┌─ Task data

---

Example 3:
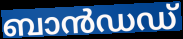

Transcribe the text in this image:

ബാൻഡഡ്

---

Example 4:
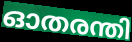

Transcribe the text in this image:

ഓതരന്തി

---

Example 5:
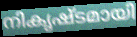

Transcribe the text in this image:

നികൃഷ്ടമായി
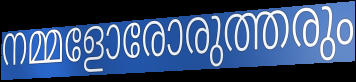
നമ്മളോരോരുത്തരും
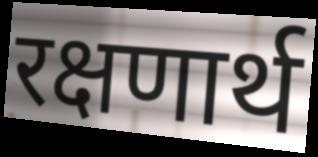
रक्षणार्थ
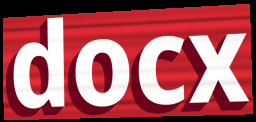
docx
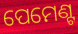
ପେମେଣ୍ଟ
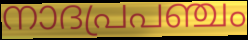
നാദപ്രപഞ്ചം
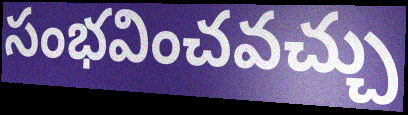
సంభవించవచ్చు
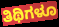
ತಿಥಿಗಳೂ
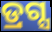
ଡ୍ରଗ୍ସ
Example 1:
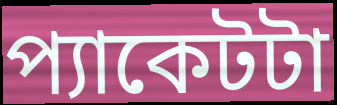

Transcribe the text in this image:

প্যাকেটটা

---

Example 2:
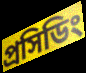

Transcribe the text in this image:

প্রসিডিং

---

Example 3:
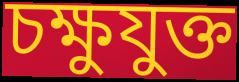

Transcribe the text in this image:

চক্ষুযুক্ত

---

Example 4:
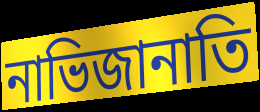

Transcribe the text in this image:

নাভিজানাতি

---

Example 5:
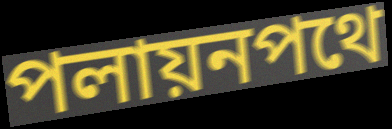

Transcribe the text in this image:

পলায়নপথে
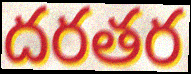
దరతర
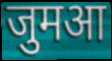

└─

» **What you will do**
Could the data above be returned in full, exactly, with every image left out?

» **Solved exercise**
---

Example 3:

Transcribe the text in this image:

ബാൻഡഡ്

---

Example 4:

Transcribe the text in this image:

ഓതരന്തി

---

Example 5:

Transcribe the text in this image:

നികൃഷ്ടമായി
നമ്മളോരോരുത്തരും
रक्षणार्थ
docx
ପେମେଣ୍ଟ
നാദപ്രപഞ്ചം
సంభవించవచ్చు
ತಿಥಿಗಳೂ
ଡ୍ରଗ୍ସ
Example 1:

Transcribe the text in this image:

প্যাকেটটা

---

Example 2:

Transcribe the text in this image:

প্রসিডিং

---

Example 3:

Transcribe the text in this image:

চক্ষুযুক্ত

---

Example 4:

Transcribe the text in this image:

নাভিজানাতি

---

Example 5:

Transcribe the text in this image:

পলায়নপথে
దరతర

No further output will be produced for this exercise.